Sharapova vigorously fought to overturn the ban, saying she had not been properly advised of the official change, and the Court of Arbitration for Sport cut the ban to 15 months and said in its ruling it did not believe she was "an intentional doper."

"Although I'm at a stage or age in my career where you're closer to the end than your beginning, you always want to end a chapter in your life on your own terms, in your own voice. That's why I fought so hard for the truth to be out," she said.

Sharapova's ban will end two days after the Stuttgart Grand Prix starts on April 24. Organisers gave her a wild card entry and a late start to allow her to return to action.

Sharapova is eager to get back on the court.

"I've been training quite hard for the past four months," she said, adding it would likely take some time to pay off.

"Practice is never the same as match play.

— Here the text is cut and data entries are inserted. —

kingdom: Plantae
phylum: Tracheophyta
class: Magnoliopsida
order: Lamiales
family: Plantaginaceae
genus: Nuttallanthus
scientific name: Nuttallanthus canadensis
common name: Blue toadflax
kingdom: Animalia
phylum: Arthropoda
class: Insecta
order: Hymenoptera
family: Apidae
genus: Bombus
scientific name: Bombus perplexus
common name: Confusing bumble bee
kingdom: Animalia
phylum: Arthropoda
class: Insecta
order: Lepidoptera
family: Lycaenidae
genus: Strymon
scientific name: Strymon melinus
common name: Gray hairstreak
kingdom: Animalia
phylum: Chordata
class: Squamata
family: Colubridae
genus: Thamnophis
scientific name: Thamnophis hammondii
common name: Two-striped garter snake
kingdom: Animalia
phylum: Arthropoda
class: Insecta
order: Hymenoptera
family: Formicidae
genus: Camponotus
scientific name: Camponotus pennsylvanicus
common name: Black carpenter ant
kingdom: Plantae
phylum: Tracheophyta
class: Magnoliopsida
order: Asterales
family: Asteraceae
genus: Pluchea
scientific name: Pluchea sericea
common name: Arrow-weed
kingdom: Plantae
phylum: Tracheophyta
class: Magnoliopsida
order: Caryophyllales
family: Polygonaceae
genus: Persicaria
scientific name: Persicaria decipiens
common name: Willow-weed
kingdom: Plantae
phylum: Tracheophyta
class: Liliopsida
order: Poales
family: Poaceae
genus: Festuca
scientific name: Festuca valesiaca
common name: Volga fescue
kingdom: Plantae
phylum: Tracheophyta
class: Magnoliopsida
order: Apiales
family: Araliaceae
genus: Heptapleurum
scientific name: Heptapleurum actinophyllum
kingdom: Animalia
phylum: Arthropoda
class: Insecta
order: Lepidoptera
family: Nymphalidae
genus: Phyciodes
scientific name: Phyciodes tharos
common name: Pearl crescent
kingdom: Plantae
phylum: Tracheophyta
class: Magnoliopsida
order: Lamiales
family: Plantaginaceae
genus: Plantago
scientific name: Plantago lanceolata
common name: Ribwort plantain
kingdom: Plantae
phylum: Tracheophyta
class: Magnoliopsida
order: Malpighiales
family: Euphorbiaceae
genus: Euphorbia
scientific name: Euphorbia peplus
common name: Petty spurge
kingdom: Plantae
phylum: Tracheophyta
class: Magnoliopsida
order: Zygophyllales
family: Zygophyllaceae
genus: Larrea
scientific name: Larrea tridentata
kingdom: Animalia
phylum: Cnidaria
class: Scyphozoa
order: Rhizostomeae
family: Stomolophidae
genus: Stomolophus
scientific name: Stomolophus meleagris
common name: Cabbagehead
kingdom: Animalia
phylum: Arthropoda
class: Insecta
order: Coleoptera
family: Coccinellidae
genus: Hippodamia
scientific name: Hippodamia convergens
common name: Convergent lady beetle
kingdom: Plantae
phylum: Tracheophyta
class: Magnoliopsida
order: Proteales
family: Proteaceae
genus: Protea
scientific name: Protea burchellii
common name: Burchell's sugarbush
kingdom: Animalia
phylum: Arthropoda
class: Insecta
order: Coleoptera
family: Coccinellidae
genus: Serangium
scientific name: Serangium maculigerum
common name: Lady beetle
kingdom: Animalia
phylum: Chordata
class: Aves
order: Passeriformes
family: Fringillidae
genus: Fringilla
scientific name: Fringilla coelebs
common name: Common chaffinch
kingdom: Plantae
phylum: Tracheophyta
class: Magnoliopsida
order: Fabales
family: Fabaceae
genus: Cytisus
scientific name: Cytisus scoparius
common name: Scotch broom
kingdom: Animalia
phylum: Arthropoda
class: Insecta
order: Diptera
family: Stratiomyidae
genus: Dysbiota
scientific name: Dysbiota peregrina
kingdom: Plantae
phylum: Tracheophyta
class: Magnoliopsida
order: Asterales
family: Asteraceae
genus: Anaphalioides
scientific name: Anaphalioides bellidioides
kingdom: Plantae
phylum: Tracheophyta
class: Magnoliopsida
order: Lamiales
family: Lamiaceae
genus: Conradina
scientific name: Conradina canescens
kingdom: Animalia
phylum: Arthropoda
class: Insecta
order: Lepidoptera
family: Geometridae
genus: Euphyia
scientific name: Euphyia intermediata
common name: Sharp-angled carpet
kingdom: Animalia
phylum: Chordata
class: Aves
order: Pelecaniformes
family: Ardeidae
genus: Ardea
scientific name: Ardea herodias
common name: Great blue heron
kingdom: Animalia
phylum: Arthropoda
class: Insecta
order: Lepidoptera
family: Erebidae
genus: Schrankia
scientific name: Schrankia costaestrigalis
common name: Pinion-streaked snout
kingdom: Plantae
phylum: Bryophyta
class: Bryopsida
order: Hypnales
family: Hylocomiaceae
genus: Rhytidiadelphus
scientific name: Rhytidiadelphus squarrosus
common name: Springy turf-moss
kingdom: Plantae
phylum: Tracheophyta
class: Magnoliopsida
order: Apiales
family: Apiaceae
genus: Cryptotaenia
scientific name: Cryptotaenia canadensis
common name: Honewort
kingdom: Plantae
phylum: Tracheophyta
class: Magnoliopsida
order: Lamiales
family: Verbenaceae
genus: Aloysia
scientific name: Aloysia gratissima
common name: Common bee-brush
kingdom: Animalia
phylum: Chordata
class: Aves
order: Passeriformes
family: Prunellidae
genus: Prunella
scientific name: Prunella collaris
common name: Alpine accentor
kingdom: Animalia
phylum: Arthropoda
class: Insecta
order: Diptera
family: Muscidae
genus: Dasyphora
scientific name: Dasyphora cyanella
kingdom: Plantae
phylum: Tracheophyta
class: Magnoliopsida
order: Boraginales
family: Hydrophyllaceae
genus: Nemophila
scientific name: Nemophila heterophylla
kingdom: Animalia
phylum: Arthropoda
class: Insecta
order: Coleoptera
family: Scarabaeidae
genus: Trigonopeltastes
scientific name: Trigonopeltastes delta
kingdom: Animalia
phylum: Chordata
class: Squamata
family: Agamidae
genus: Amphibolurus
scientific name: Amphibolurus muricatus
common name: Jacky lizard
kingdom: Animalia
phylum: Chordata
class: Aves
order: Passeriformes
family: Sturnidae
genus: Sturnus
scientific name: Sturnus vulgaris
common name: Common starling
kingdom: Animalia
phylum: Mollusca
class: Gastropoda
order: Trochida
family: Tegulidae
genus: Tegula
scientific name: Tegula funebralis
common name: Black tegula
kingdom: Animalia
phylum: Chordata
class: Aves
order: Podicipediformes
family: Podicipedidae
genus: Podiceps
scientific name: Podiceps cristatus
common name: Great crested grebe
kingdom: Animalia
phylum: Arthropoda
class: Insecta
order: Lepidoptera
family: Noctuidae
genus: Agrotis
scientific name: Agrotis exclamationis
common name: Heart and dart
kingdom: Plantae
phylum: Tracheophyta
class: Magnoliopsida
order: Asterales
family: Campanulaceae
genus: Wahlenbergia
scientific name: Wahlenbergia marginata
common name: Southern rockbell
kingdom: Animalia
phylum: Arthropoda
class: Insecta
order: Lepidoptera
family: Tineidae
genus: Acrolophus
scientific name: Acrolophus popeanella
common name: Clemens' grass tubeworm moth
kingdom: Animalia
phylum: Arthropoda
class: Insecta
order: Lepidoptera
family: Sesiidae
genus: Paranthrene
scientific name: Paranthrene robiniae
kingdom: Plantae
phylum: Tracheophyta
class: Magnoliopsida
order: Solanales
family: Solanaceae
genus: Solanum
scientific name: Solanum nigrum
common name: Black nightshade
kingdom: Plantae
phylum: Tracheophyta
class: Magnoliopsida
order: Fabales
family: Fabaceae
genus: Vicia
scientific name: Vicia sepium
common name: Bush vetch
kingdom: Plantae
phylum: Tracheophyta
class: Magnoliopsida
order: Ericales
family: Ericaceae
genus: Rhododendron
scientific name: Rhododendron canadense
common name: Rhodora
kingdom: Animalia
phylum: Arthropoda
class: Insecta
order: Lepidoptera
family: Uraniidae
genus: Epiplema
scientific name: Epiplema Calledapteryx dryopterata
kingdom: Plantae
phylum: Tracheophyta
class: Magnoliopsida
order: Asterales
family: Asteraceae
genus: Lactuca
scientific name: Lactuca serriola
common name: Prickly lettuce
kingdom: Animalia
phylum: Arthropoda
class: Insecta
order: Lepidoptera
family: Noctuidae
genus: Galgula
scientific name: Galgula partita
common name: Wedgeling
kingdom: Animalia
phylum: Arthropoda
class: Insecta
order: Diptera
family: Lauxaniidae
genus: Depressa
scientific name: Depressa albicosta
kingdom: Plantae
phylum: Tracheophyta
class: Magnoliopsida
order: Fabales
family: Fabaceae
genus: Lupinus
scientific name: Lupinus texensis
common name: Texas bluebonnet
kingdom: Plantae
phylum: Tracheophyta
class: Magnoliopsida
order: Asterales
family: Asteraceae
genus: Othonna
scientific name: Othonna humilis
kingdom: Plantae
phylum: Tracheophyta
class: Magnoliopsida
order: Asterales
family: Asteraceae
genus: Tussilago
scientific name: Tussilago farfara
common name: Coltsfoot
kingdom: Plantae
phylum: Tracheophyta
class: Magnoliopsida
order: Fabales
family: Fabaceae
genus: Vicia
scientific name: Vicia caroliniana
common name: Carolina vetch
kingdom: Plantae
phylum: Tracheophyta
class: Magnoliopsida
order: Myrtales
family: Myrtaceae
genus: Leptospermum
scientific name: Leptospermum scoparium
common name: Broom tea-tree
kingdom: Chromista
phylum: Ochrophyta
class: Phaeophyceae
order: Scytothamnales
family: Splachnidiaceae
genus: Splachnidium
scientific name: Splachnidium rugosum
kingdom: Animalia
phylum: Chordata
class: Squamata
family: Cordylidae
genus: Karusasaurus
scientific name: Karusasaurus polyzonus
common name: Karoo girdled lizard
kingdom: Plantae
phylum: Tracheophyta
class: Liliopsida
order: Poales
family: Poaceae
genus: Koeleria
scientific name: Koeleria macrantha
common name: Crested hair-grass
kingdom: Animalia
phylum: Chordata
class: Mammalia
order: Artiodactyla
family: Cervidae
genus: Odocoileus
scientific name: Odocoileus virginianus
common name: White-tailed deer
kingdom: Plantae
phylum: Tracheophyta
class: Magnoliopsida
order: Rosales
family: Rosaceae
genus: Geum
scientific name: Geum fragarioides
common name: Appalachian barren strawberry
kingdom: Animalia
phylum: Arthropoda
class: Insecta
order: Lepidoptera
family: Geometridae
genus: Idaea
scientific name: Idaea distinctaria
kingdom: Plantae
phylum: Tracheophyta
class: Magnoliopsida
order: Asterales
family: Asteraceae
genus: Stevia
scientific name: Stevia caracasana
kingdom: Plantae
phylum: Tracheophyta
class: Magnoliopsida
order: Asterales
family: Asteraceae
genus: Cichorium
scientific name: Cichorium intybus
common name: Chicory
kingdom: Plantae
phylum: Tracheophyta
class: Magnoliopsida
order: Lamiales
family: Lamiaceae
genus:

But I know that my mind and my body still have the motivation to be the best tennis player I can be."

Reaction from other players

Some players have bristled at what they feel is preferential treatment for draw card Sharapova, who reigned as the highest earning female athlete in the world for 11 years in a row, according to Forbes magazine

"For me it's not ok, and I spoke to some other players and nobody is ok with it, but it's not up to us," world number four Dominika Cibulkova of Slovakia said.

"It's not about her, but everyone who was doping should start from zero."

Sharapova, who turns 30 on April 19, said she does not worry about the reception she will receive and is confident in her integrity.